During the 1970s, Holloway was an influential member of the Conference of Socialist Economists, particularly in his support of an approach to the state as a social form constituted ultimately by class struggle between capital and the working class.[3] This approach was developed primarily through the critical appropriation of aspects of the German state derivation debate of the early 1970s, in particular the work of Joachim Hirsch, and led him and Sol Picciotto to publish "State and Capital: A Marxist Debate",[4] an anthology of texts from the German debate with a critical introduction. This conception of state, social form and class struggle, within the Conference of Socialist Economists developed current that ultimately gave rise to the Open Marxism school of thought in which Holloway remained a significant participant. This current rejects both traditional Marxist ideas of state monopoly capitalism and structuralist innovations such as Poulantzas' Althusserian state theory and the Regulation school,[5] and affirms the centrality of the class relation between capital and working class, as a struggle.
His 2002 book, Change the World Without Taking Power, has been much debated in Marxist, anarchist and anti-capitalist circles, and contends that the possibility of revolution resides not in the seizure of state apparatuses, but in day-to-day acts of abject refusal of capitalist society – so-called 'anti-power', or 'the scream' as he puts it. Holloway's thesis has been analysed by thinkers like Tariq Ali and Slavoj Žižek.
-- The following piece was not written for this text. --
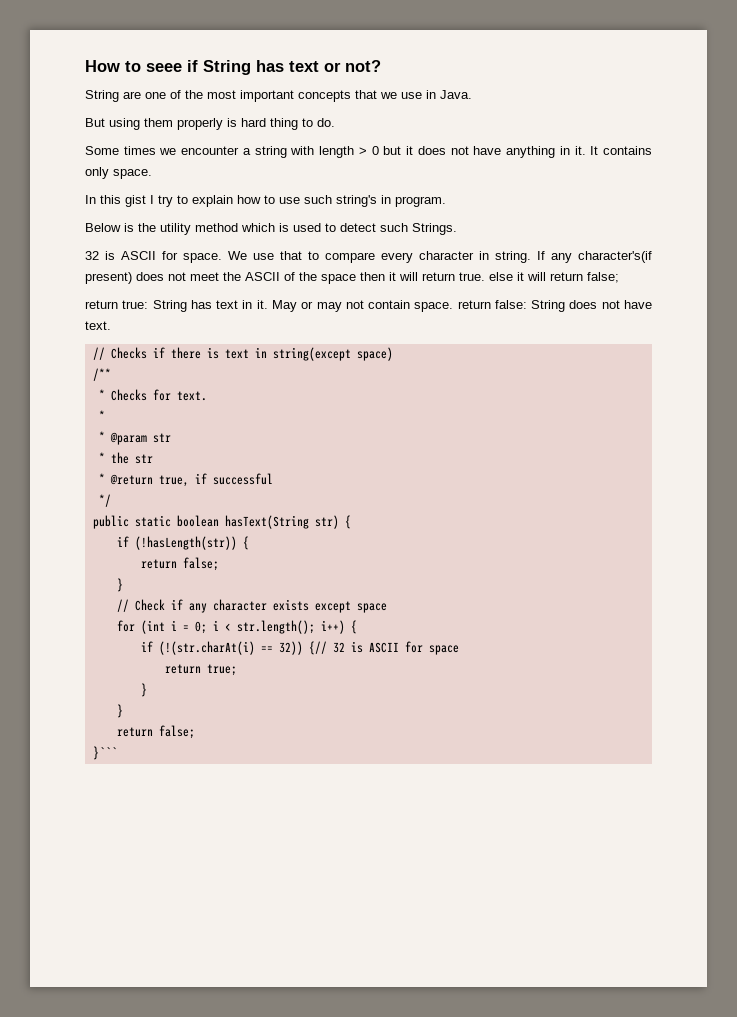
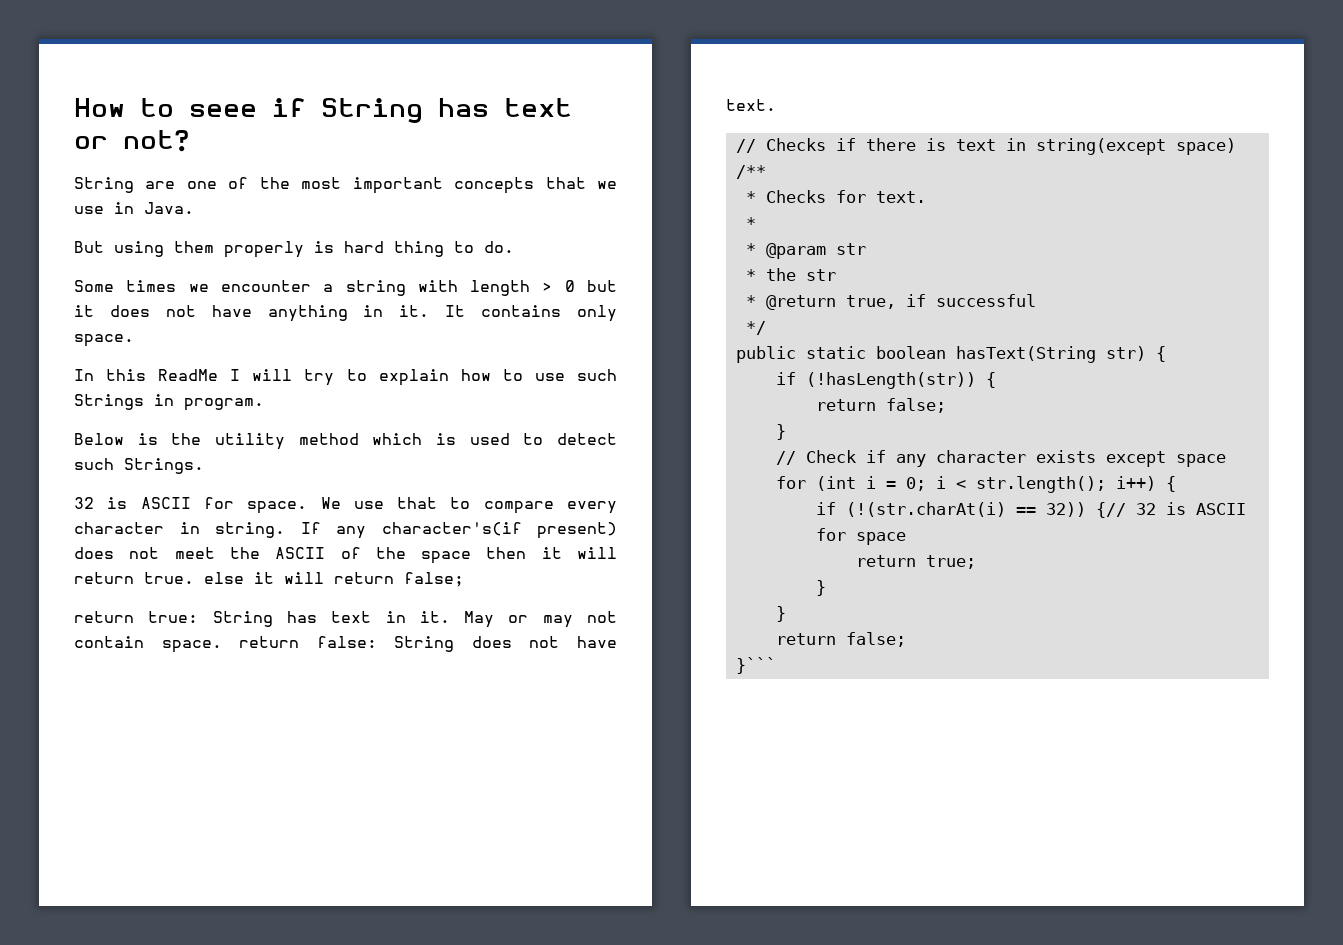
[125,195,154,207] gist I -> [158,369,293,381] ReadMe I will
[336,195,377,207] string's -> [74,394,144,410] Strings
Critics and supporters alike consider Holloway broadly Autonomist in outlook, and his work is often compared and contrasted with that of figures such as Antonio Negri, although the two have their disagreements.
His 2010 book Crack Capitalism carries on with the political ideas developed in Change the World Without Taking Power. Holloway sees the problem of political activism, in terms of people struggling “in-and-against” the system, as one of continuing to perpetuate capitalism through their commitment to abstract labour. He argues that from the Marxist stand-point of “two-fold nature of labour” or abstract labour and concrete labour, that anti-capitalist struggles should be about concrete doing against labour, and not a struggle of labour against capital.
Holloway also originally contributed to and produced a forward for the influential In and Against the State, updated in 2021 to reflect on the Corbyn movement.
Composer Reynaldo Young acknowledges in the performance notes of his piece "ay'tik" that Change the World Without Taking Power is the "theoretical source which the strategic principles of this score came from."[6] Both Holloway and the composer attended the world premiere of the piece, which took place on 26 July 2002 in Bretton Hall, West Yorkshire.[7]